Reputation: 26494
I am still trying to workout separation of function and how it applies to class creation and namespace inclusion. I have a custom class SoftwareComponent which when presented to the user will most often appear as a ListItem. Is creating a ToListItem method a good idea? I worry because I have now placed a dependency in the class which will require the inclusion of the System.Web.UI.WebControls namespace.
public ListItem ToListItem()
{
ListItem li = new ListItem();
li.Text = ComponentName + " (+" + ComponentCost + ")";
li.Selected = Selected;
return li;
}
My other inclination is to create a ListItem from the SoftwareComponent based on its properties outside of the class itself. Please provide any thoughts on which approach is more appropriate/better.
Upvotes: 0
Views: 1007
Reputation: 62367
Could you not provide this additional method as an extension method? It seems to be better suited to being part of a utility class that can be included as a choice by creating a static method that provides this functionality rather than providing it on the main class as a first class method.
public static class SoftwareComponentExtensions
{
public static ListItem ToListItem(this SoftwareComponent component)
{
ListItem li = new ListItem(component.ComponentName + " (+" + component.ComponentCost + ")");
li.Selected = component.Selected;
return li;
}
}
Upvotes: 5
Reputation:
It sounds like SoftwareComponent is a domain object - an object that describes a "thing" in the world your application speaks in.

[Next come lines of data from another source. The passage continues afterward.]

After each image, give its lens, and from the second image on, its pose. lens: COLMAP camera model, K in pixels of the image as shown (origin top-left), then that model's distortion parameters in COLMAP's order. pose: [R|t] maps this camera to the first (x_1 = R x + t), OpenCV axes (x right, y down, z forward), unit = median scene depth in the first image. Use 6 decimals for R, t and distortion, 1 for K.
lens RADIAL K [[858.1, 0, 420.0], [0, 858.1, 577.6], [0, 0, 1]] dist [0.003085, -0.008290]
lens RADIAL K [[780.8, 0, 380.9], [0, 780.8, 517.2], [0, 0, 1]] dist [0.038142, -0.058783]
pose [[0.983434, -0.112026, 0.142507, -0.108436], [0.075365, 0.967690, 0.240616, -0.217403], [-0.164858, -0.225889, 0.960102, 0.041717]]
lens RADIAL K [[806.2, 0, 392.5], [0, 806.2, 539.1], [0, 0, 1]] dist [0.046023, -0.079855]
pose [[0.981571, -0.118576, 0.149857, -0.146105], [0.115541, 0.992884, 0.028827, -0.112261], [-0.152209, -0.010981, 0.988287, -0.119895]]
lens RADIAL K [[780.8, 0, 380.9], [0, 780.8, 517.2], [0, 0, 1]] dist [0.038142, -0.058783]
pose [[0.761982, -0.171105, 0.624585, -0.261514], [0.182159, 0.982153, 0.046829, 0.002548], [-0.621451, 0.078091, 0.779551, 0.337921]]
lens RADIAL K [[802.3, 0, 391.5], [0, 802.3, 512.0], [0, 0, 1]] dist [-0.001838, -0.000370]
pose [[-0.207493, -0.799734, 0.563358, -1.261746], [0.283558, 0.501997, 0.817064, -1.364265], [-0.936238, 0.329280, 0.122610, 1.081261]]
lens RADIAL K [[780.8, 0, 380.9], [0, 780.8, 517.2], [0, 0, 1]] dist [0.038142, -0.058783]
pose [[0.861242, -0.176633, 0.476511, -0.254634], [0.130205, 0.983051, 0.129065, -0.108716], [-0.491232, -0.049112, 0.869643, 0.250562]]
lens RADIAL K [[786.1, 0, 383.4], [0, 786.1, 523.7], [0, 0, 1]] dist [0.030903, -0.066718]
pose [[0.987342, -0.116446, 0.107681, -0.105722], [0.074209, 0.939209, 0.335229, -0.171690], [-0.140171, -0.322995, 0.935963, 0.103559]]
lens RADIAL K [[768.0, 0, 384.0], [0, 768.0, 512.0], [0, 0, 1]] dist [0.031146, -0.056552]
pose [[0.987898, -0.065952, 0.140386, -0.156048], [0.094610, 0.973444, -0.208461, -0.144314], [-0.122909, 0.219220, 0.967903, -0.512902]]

I try to avoid making those domain objects depend on anything outside the domain - this could be the lower level (how is it stored? Is it serialized? Stored in a database) or at the UI level.
I agree that it is difficult to do so, quite often you end up with separate hierarchies of classes to manage - ui classes, database mappings and so on. So depending on the size of the thing you build it is a tradeoff to include UI or database code in the domain objects or to keep stuff out.
For the specific problem you've got have a look at C#3.5 extension methods. They are a sleight of hand of making static methods look like they are defined within a class -- as long as they don't access private/protected stuff (they only can access public methods like any other method) you can get away with them. I use them for stuff like you want to do (UI-Level "methods" for domain objects) that are defined elsewhere, however.
But keep in mind, extension methods are nothing but syntactic sugar for you good old static methods in a static class.
Upvotes: 1
Reputation: 31406
I wouldn't have SoftwareComponent know about ListItems and such. Obviously, somebody has to know how to take a SoftwareComponent and jam its pieces into a ListItem, but I think that isn't the concern of the SoftwareComponent.
Ask yourself if you would add a new ToXYZ() method each time you needed to have it work for another UI element or construct some new class from its properties. Not likely, I'd guess.